# PROBLEM TO WORK ON
Copy out every line of text in the records below, unchanged, and leave out the pictures.
——
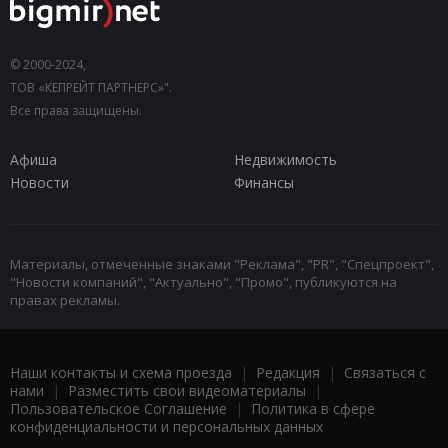
© 2000-2024,
ТОВ «КЕПРЕЙТ ПАРТНЕРС»".
Все права защищены.
Афиша
Недвижимость
Новости
Финансы
Материалы, отмеченные знаками "Реклама", "PR", "Спецпроект",
"Новости компаний", "Актуально", "Промо", публикуются на
правах рекламы.
Наши контакты и схема проезда
|
Редакция
|
Связаться с
нами
|
Разместить свои видеоматериалы
|
Пользовательское Соглашение
|
Политика в сфере
конфиденциальности и персональных данных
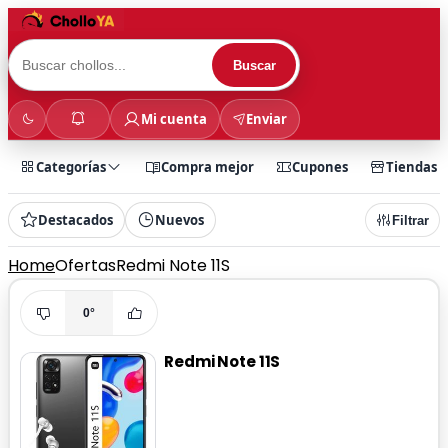
Buscar
Mi cuenta
Enviar
Categorías
Compra mejor
Cupones
Tiendas
Destacados
Nuevos
Filtrar
Home
Ofertas
Redmi Note 11S
0°
Redmi Note 11S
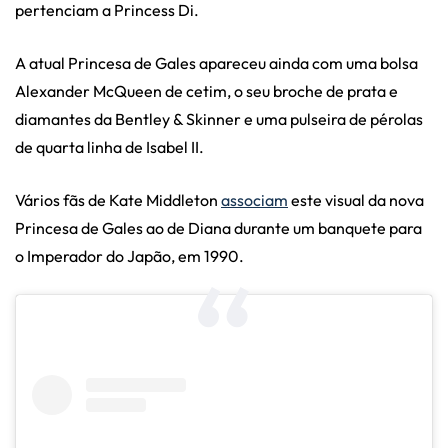
pertenciam a Princess Di.
A atual Princesa de Gales apareceu ainda com uma bolsa
Alexander McQueen de cetim, o seu broche de prata e
diamantes da Bentley & Skinner e uma pulseira de pérolas
de quarta linha de Isabel II.
Vários fãs de Kate Middleton
associam
este
visual
da nova
Princesa de Gales ao de Diana durante um banquete para
o Imperador do Japão, em 1990.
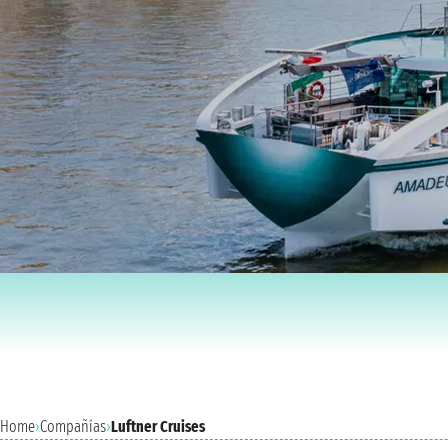
Home
›
Compañías
›
Luftner Cruises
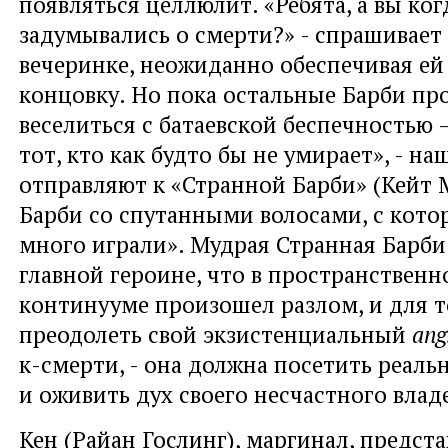
появляться целлюлит. «Ребята, а вы ко
задумывались о смерти?» - спрашивает 
вечеринке, неожиданно обеспечивая ей
концовку. Но пока остальные Барби п
веселиться с батаевской беспечностью –
тот, кто как будто бы не умирает», - н
отправляют к «Странной Барби» (Кейт 
Барби со спутанными волосами, с кот
много играли». Мудрая Странная Барби
главной героине, что в пространствен
континууме произошел разлом, и для т
преодолеть свой экзистенциальный
ang
к-смерти, - она должна посетить реаль
и оживить дух своего несчастного влад
Кен (Райан Гослинг), маргинал, предс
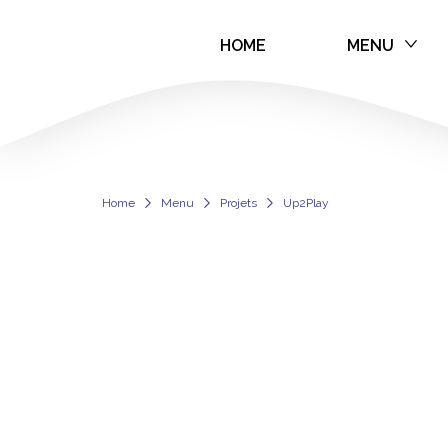
HOME
MENU
Up2Play
Home
Menu
Projets
Up2Play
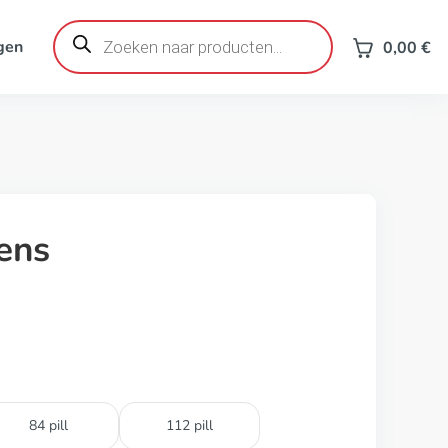
Producten
zoeken
gen
0,00
€
ens
84 pill
112 pill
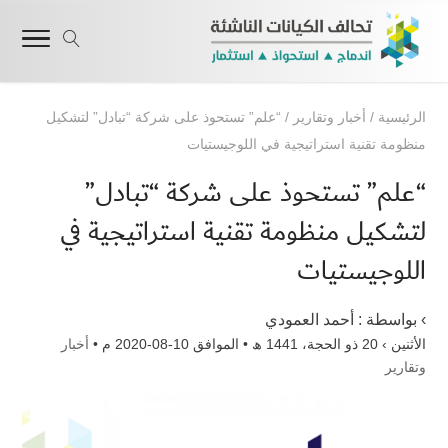
الرئيسية
/
أخبار وتقارير
/
“علم” تستحوذ على شركة “تبادل” لتشكيل
منظومة تقنية استراتيجية في اللوجيستيات
“علم” تستحوذ على شركة “تبادل”
لتشكيل منظومة تقنية استراتيجية في
اللوجيستيات
› بواسطة :
أحمد العمودي
الأثنين › 20 ذو الحجة، 1441 ھ • الموافق 10-08-2020 م •
أخبار
وتقارير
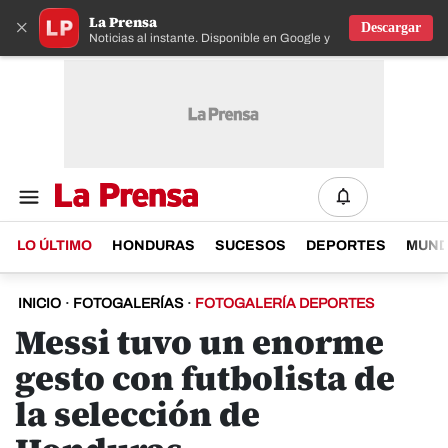
La Prensa
×
Descargar
Noticias al instante. Disponible en Google y IOS
LO ÚLTIMO
HONDURAS
SUCESOS
DEPORTES
MUN
INICIO
·
FOTOGALERÍAS
·
FOTOGALERÍA DEPORTES
Messi tuvo un enorme
gesto con futbolista de
la selección de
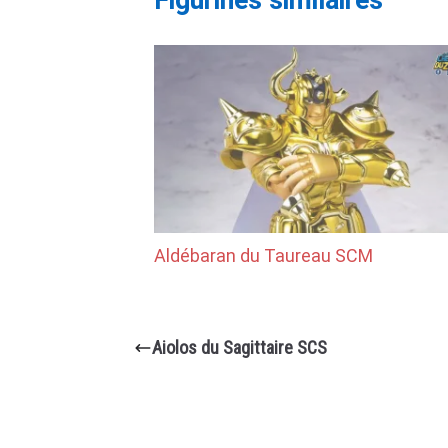
Figurines similaires
Aldébaran du Taureau SCM
Aiolos du Sagittaire SCS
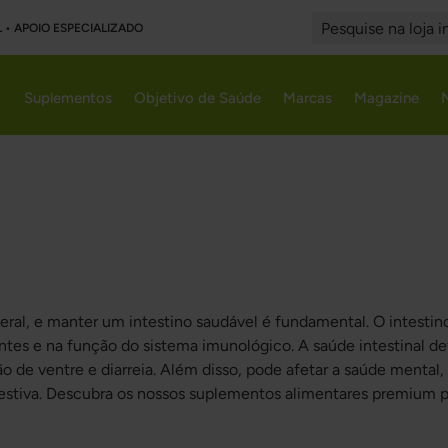
L • APOIO ESPECIALIZADO
Search
Suplementos
Objetivo de Saúde
Marcas
Magazine
geral, e manter um intestino saudável é fundamental. O intesti
entes e na função do sistema imunológico. A saúde intestinal d
o de ventre e diarreia. Além disso, pode afetar a saúde mental,
estiva. Descubra os nossos suplementos alimentares premium para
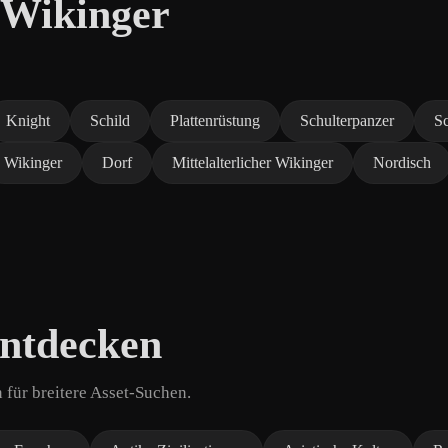
 Wikinger
Knight
Schild
Plattenrüstung
Schulterpanzer
S
Wikinger
Dorf
Mittelalterlicher Wikinger
Nordisch
entdecken
für breitere Asset-Suchen.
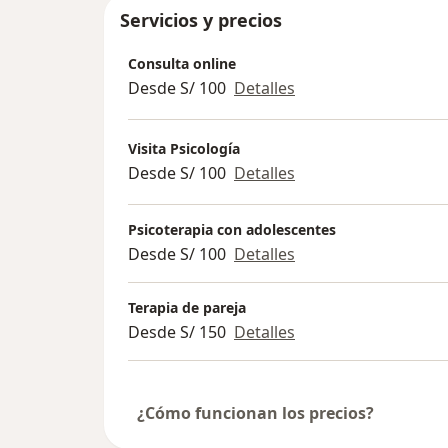
Servicios y precios
Consulta online
Desde S/ 100
Detalles
Visita Psicología
Desde S/ 100
Detalles
Psicoterapia con adolescentes
Desde S/ 100
Detalles
Terapia de pareja
Desde S/ 150
Detalles
¿Cómo funcionan los precios?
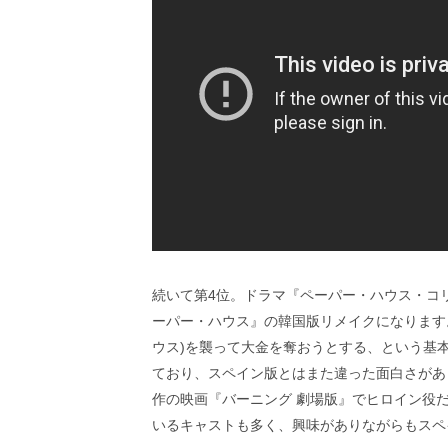
し
ち
ゃ
お
う。
続いて第4位。ドラマ『ペーパー・ハウス・コ
ーパー・ハウス』の韓国版リメイクになります
ウス)を襲って大金を奪おうとする、という基
ており、スペイン版とはまた違った面白さがあ
作の映画『バーニング 劇場版』でヒロイン役
いるキャストも多く、興味がありながらもスペイ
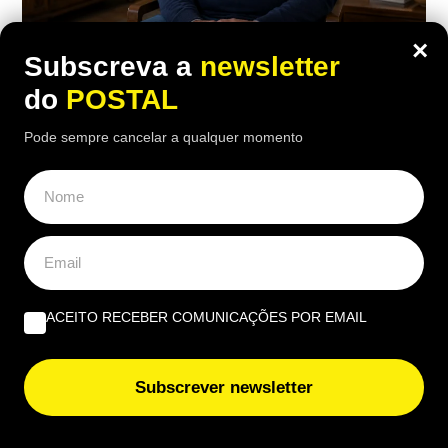
×
Subscreva a
newsletter
ECONOMIA
,
EUROPA
do
POSTAL
“Fui castigado e não mereço”:
Pode sempre cancelar a qualquer momento
enfermeiro com 43 anos de descontos
reformou-se 6 meses antes do tempo e
considera corte na pensão “injusto”
16:00 6 Agosto, 2026
|
Gonçalo Viegas
Ex-enfermeiro espanhol considera o valor da sua
ACEITO RECEBER COMUNICAÇÕES POR EMAIL
pensão injusto, por lhe terem sido tirados 50 anos
para "toda a vida", após reformar-se seis meses
antes da idade legal
Subscrever newsletter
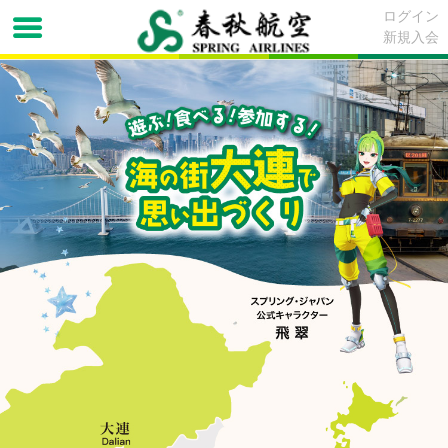
ログイン
新規入会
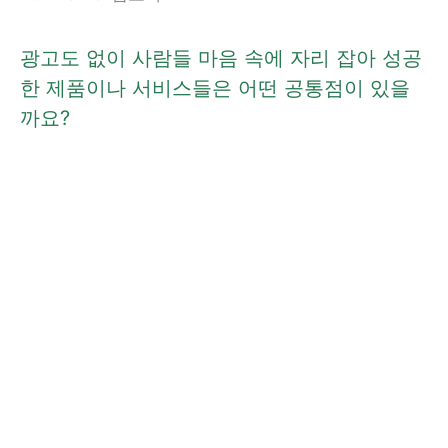
광고도 없이 사람들 마음 속에 자리 잡아 성공
한 제품이나 서비스들은 어떤 공통점이 있을
까요?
——
# YOUR SOLUTION
© 2000-2024,
ТОВ «КЕПРЕЙТ ПАРТНЕРС»".
Все права защищены.
Афиша
Недвижимость
Новости
Финансы
Материалы, отмеченные знаками "Реклама", "PR", "Спецпроект",
"Новости компаний", "Актуально", "Промо", публикуются на
правах рекламы.
Наши контакты и схема проезда
|
Редакция
|
Связаться с
нами
|
Разместить свои видеоматериалы
|
Пользовательское Соглашение
|
Политика в сфере
конфиденциальности и персональных данных
Buscar
Mi cuenta
Enviar
Categorías
Compra mejor
Cupones
Tiendas
Destacados
Nuevos
Filtrar
Home
Ofertas
Redmi Note 11S
0°
Redmi Note 11S
pertenciam a Princess Di.
A atual Princesa de Gales apareceu ainda com uma bolsa
Alexander McQueen de cetim, o seu broche de prata e
diamantes da Bentley & Skinner e uma pulseira de pérolas
de quarta linha de Isabel II.
Vários fãs de Kate Middleton
associam
este
visual
da nova
Princesa de Gales ao de Diana durante um banquete para
o Imperador do Japão, em 1990.
Home
›
Compañías
›
Luftner Cruises
появляться целлюлит. «Ребята, а вы ко
задумывались о смерти?» - спрашивает 
вечеринке, неожиданно обеспечивая ей
концовку. Но пока остальные Барби п
веселиться с батаевской беспечностью –
тот, кто как будто бы не умирает», - н
отправляют к «Странной Барби» (Кейт 
Барби со спутанными волосами, с кот
много играли». Мудрая Странная Барби
главной героине, что в пространствен
континууме произошел разлом, и для т
преодолеть свой экзистенциальный
ang
к-смерти, - она должна посетить реаль
и оживить дух своего несчастного влад
Кен (Райан Гослинг), маргинал, предс
HOME
MENU
Up2Play
Home
Menu
Projets
Up2Play
Producten
zoeken
gen
0,00
€
ens
84 pill
112 pill
الرئيسية
/
أخبار وتقارير
/
“علم” تستحوذ على شركة “تبادل” لتشكيل
منظومة تقنية استراتيجية في اللوجيستيات
“علم” تستحوذ على شركة “تبادل”
لتشكيل منظومة تقنية استراتيجية في
اللوجيستيات
› بواسطة :
أحمد العمودي
الأثنين › 20 ذو الحجة، 1441 ھ • الموافق 10-08-2020 م •
أخبار
وتقارير
La Prensa
×
Descargar
Noticias al instante. Disponible en Google y IOS
LO ÚLTIMO
HONDURAS
SUCESOS
DEPORTES
MUN
INICIO
·
FOTOGALERÍAS
·
FOTOGALERÍA DEPORTES
Messi tuvo un enorme
gesto con futbolista de
la selección de
Figurines similaires
Aldébaran du Taureau SCM
Aiolos du Sagittaire SCS
L • APOIO ESPECIALIZADO
Search
Suplementos
Objetivo de Saúde
Marcas
Magazine
geral, e manter um intestino saudável é fundamental. O intesti
entes e na função do sistema imunológico. A saúde intestinal d
o de ventre e diarreia. Além disso, pode afetar a saúde mental,
estiva. Descubra os nossos suplementos alimentares premium para
 Wikinger
Knight
Schild
Plattenrüstung
Schulterpanzer
S
Wikinger
Dorf
Mittelalterlicher Wikinger
Nordisch
entdecken
für breitere Asset-Suchen.
Servicios y precios
Consulta online
Desde S/ 100
Detalles
Visita Psicología
Desde S/ 100
Detalles
Psicoterapia con adolescentes
Desde S/ 100
Detalles
Terapia de pareja
Desde S/ 150
Detalles
¿Cómo funcionan los precios?
し
ち
ゃ
お
う。
続いて第4位。ドラマ『ペーパー・ハウス・コ
ーパー・ハウス』の韓国版リメイクになります
ウス)を襲って大金を奪おうとする、という基
ており、スペイン版とはまた違った面白さがあ
作の映画『バーニング 劇場版』でヒロイン役
いるキャストも多く、興味がありながらもスペイ
×
Subscreva a
newsletter
ECONOMIA
,
EUROPA
do
POSTAL
“Fui castigado e não mereço”:
Pode sempre cancelar a qualquer momento
enfermeiro com 43 anos de descontos
reformou-se 6 meses antes do tempo e
considera corte na pensão “injusto”
16:00 6 Agosto, 2026
|
Gonçalo Viegas
Ex-enfermeiro espanhol considera o valor da sua
ACEITO RECEBER COMUNICAÇÕES POR EMAIL
pensão injusto, por lhe terem sido tirados 50 anos
para "toda a vida", após reformar-se seis meses
antes da idade legal
Subscrever newsletter
ログイン
新規入会
광고도 없이 사람들 마음 속에 자리 잡아 성공
한 제품이나 서비스들은 어떤 공통점이 있을
까요?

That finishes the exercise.